OPINION ISSUED FEBRUARY 5, 1993
LEWIS JUNIOR SWANN
DIVISION OF HIGHWAYS
Claimant present in person.
James D. Terry, Attorney at Law, for respondent.
Claimant, Lewis Junior Swann, seeks an award from the Division of Highways for property damage
sustained in a single-vehicle accident which took place about 6:50 p.m. on December 13, 1991, on
Kincheloe Road, also designated Route 35, in Harrison County, West Virginia.
From the evidence adduced at the hearing on October 14, 1992, it appears that the claimant was
operating his vehicle, a 1982 Nissan four wheel drive pick-up truck, on Kincheloe Road when he met
an on-coming pick-up truck and when he attempted to drive to the right side of the road, his truck
hit a pile of cinders on the side of the road, causing damage to his truck in the amount of $1,457.50.
The claimant testified that he was traveling in an easterly direction on Kincheloe Road, which is a
blacktop road that is 15 feet and 10 inches wide, and he noticed a truck coming in a westerly
direction towards him. The road was narrow, therefore, in order to avoid hitting the truck as it
passed, the claimant pulled his truck over to the side of the road where it struck a cinder pile located
at the edge of the road and on the berm area of the road. This caused the truck to flip up two wheels
and into an embankment, knocking out two fence posts and an old telephone pole. Claimant stated
that the pile of cinders extended from a fence line onto the blacktop area of the road and the pile was
approximately two feet high. He had noticed the pile the day before the accident. He also stated that
the driver of the other truck, Vernon Hughes, did not force him off the road.
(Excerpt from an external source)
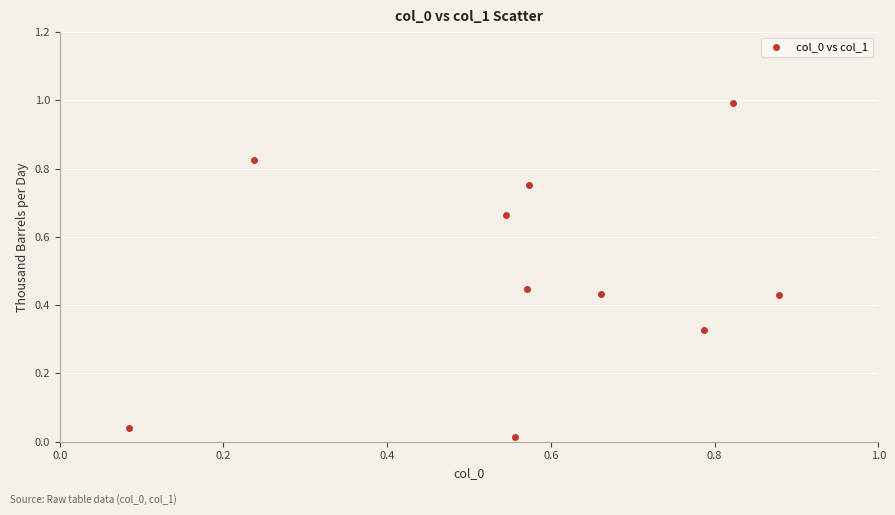

What is the range of Y values (max minus min)?

1.0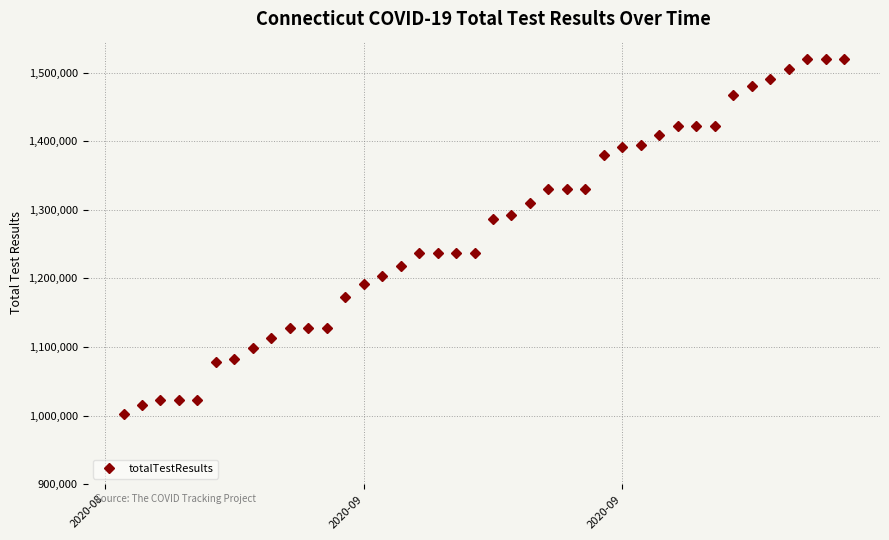

How many lines are shown in the chart?

1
For the claimant, Joel Baird, who lives on Kincheloe Road, testified that he was on his way to work
when he came upon the scene of the accident. He described the pile as being a ton or a ton and
one-half of cinders dumped partially on the berm and partially on the pavement, with the highest
point of the pile being in the berm area of the road.
For the respondent, Delbert BeBerry, area maintenance supervisor, employed by the respondent,
testified that he was called to the scene of the accident on December 13, 1991. He stated that the pile
of cinders was placed in that location for snow and ice control. He had not received any calls prior
to the accident to inform him that the cinders were in the road.
Also for the respondent, Bill Wyckoff, assistant maintenance superintendent for Harrison County,
employed by the respondent, testified that he was called to the scene of the accident with Mr. Berry
and that there were a few cinders that were scattered on the road, but that it only took two or three
minutes to scrape them off with a shovel. He stated that the pile alongside the road had only been there for a couple of days before the accident.
The Court finds, as a matter of fact, that the claimant was aware that the cinder pile existed prior to
the accident; that the claimant could have avoided the pile by appropriate defense driving; that the
negligence of the claimant was equal to or greater than that of the respondent, if any; and that the
claim shall be denied under the doctrine of comparative negligence.